Verifying the WebSocket Endpoint Before Connecting
Your automation script should not assume Chromium is ready the moment the container starts. Add a healthcheck that polls the /json/version endpoint:
chromium:
healthcheck:
test: ["CMD", "curl", "-f", "http://localhost:9222/json/version"]
interval: 5s
timeout: 3s
retries: 5
start_period: 10s
A 200 response from /json/version confirms the CDP WebSocket is live. The response body includes the webSocketDebuggerUrl, which your library should use directly rather than building the URL itself. On a cold ARM64 container start, Chromium usually takes 3 to 6 seconds before CDP responds. The start_period covers that.
The --no-sandbox Flag
--no-sandbox is required when running as a non-root user inside a Docker container because the kernel user namespace setup Chrome’s sandbox relies on is not available in most default container setups. The flag disables the renderer sandbox, not network isolation.
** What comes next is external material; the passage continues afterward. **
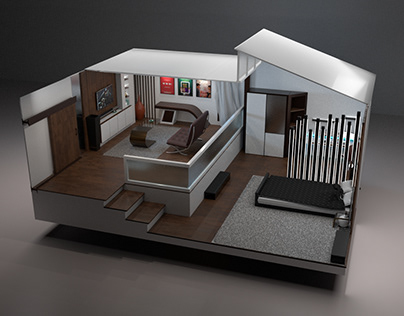
Identify the location of steps. The width and height of the screenshot is (404, 316). (149, 210), (129, 197).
The real host-level isolation comes from Docker’s seccomp profile and the fact that the container runs as a non-root UID.
Do not add --disable-web-security alongside it. That flag disables same-origin enforcement and has no place in an automation or monitoring container. Keep the flag list small:
chromium \
--headless=new \
--no-sandbox \
--disable-gpu \
--disable-dev-shm-usage \
--remote-debugging-port=9223
--disable-dev-shm-usage tells Chromium to use /tmp for shared memory if /dev/shm is too small. With shm_size: "256mb" set in Compose, this flag is a fallback rather than the main fix. Still worth keeping.
A non-root UID, a locked Chromium version, an internal-only CDP port, and a proper shm allocation are enough to run browser automation reliably on ARM64. None of it is complicated. The awkward bit is knowing which defaults get in the way.